# Exercise requirements:
Do these three statements agree with the asbestos causation passage? Answer yes or no for each, quoting the deciding words of the passage.
1. Mr. Hunter counted as a bystander because he worked near asbestos workers but did not work directly with asbestos.
2. Under Balbos, one uniform rule decides whether a bystander's exposure is legally sufficient in every case.
3. Trial courts may leave aside evidence of medical causation when judging bystander exposure.

# Passage to read:

+-------+

We first review the circuit court's denial of Owens-Illinois's motion for judgment notwithstanding the verdict, filed under Maryland Rule 2-532. In reviewing the court's decision, "we must view the evidence and the reasonable inferences therefrom in the light most favorable to" the Hunters, and "[i]f there is any legally relevant and competent evidence, however slight, from which a rational mind could infer a fact in issue, then we must affirm the jury's verdict on that issue." Owens-Corning v. Walatka, 125 Md.App. 313, 342, 725 A.2d 579 (1999), overruled on other grounds by John Crane, Inc. v. Scribner, 369 Md. 369, 383-90, 800 A.2d 727 (2002)

.

I

Owens-Illinois first argues that the Hunters failed to satisfy their burden, under Eagle-Picher Industries, Inc. v. Balbos, 326 Md. 179, 604 A.2d 445 (1992), of proving that Owens-Illinois substantially contributed to Mr. Hunter's death by showing that he had been subjected to a sufficient level of asbestos exposure. Under the analytical framework described in Balbos, Mr. Hunter is considered a "bystander," because he was an electrician working in the vicinity of asbestos workers, but he was not directly working with asbestos. Id. at 210, 604 A.2d 445. Balbos set the bystander standard of proof as follows:

Whether the exposure of any given bystander to any particular supplier's product will be legally sufficient to permit a finding of substantial-factor causation is fact specific to each case. The finding involves the interrelationship between the use of a defendant's product at the workplace and the activities of the plaintiff at the workplace. This requires an understanding of the physical characteristics of the workplace and of the relationship between the activities of the direct users of the product and the bystander plaintiff. Within that context, the factors to be evaluated include the nature of the product, the frequency of its use, the proximity, in distance and in time, of a plaintiff to the use of a product, and the regularity of the exposure of that plaintiff to the use of that product. In addition, trial courts must consider the evidence presented as to medical causation of the plaintiff's particular disease.

+-------+

# Records supplied:
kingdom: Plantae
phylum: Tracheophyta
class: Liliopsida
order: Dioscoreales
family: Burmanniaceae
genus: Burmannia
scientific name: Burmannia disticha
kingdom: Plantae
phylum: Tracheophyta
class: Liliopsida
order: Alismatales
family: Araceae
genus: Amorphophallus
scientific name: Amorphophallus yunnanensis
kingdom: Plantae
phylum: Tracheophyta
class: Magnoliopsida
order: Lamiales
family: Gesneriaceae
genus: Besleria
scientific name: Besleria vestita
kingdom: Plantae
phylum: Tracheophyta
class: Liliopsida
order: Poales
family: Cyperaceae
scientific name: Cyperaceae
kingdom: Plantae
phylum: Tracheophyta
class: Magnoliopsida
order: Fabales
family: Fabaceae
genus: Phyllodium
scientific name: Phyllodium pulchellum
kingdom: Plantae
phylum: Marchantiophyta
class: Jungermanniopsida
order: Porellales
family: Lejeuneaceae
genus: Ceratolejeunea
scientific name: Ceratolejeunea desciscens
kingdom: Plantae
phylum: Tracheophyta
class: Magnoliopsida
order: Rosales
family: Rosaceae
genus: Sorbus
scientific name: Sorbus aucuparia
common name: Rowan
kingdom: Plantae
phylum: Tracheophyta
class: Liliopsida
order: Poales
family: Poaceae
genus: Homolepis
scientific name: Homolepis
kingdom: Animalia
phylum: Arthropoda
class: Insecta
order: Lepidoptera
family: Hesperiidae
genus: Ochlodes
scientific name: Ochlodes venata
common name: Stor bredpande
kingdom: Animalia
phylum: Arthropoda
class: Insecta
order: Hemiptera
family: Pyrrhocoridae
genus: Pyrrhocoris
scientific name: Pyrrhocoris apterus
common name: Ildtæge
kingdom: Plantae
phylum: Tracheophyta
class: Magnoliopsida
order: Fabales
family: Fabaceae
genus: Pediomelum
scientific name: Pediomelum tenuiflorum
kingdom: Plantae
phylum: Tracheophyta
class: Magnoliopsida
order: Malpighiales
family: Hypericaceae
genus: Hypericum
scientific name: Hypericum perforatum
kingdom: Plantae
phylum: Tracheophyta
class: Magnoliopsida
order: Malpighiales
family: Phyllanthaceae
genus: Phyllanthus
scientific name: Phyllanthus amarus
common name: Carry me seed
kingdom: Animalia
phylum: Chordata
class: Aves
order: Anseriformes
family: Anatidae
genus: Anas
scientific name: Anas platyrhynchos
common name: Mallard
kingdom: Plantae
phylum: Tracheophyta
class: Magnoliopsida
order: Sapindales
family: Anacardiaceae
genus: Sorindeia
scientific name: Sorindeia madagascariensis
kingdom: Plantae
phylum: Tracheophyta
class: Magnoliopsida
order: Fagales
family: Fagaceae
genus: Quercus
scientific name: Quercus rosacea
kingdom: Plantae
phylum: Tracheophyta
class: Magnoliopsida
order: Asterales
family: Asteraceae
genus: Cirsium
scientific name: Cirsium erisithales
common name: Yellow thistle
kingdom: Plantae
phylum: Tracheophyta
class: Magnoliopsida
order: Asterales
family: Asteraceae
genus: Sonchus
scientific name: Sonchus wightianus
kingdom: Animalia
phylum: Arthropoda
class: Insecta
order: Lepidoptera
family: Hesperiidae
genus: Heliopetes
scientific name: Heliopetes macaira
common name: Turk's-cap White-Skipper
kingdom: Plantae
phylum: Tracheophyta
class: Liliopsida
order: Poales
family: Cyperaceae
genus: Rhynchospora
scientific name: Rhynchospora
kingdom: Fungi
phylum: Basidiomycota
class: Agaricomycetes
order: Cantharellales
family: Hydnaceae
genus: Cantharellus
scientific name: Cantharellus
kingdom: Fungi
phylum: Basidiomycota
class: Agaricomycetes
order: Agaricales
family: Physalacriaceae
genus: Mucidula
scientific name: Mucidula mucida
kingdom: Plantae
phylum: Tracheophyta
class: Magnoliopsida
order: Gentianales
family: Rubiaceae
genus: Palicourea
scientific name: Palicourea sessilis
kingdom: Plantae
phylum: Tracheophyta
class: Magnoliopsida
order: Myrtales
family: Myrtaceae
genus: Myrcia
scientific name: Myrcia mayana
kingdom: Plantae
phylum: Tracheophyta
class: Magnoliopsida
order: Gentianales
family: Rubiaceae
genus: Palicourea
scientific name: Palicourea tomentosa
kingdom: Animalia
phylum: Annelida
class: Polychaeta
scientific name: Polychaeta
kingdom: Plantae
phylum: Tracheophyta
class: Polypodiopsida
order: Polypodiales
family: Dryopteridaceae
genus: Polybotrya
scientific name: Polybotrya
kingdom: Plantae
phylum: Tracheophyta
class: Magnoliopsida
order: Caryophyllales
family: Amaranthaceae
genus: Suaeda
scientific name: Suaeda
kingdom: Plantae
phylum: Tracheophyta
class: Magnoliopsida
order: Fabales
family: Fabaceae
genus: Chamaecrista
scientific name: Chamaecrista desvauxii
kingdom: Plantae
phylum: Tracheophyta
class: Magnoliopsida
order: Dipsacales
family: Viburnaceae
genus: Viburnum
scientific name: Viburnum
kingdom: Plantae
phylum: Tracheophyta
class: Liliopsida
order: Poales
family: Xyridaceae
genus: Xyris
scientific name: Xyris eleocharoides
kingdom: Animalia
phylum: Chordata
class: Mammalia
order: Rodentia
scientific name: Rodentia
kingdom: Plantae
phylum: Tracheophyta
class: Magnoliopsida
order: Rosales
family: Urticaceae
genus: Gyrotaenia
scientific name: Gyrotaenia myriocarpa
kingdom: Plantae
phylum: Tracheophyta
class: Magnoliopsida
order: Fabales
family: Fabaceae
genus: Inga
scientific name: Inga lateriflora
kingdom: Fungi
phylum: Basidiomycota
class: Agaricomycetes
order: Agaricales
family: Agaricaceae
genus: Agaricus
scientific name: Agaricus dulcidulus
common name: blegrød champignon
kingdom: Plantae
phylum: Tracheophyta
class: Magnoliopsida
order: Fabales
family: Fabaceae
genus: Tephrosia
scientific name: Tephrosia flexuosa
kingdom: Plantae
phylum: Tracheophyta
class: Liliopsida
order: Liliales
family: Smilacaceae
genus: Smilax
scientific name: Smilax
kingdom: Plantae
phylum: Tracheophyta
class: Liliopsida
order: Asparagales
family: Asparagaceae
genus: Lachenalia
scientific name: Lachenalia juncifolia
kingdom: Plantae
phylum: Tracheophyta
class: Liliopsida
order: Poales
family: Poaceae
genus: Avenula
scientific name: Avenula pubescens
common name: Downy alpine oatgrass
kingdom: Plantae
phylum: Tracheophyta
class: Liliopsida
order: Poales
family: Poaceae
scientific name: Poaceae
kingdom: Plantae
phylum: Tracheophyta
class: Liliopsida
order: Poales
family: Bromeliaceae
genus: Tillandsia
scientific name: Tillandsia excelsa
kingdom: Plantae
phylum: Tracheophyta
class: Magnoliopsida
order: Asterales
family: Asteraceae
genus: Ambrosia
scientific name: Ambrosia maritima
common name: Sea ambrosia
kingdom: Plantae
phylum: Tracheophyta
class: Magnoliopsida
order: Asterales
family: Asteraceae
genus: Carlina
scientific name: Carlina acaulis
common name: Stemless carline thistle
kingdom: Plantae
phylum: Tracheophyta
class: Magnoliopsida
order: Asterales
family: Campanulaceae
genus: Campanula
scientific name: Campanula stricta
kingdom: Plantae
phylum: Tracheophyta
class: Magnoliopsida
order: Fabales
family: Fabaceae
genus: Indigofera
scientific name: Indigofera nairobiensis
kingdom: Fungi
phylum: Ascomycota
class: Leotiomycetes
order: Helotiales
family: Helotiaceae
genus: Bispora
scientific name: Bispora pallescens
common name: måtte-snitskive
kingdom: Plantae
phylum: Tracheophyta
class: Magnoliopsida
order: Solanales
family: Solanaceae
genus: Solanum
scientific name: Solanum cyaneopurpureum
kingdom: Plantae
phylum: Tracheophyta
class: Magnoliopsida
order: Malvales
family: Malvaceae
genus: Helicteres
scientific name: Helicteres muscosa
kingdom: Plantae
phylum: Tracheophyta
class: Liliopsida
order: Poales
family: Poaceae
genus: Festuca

+-------+

# The completed task:
1. Yes: "because he was an electrician working in the vicinity of asbestos workers, but he was not directly working with asbestos"
2. No: "is fact specific to each case"
3. No: "trial courts must consider the evidence presented as to medical causation of the plaintiff's particular disease"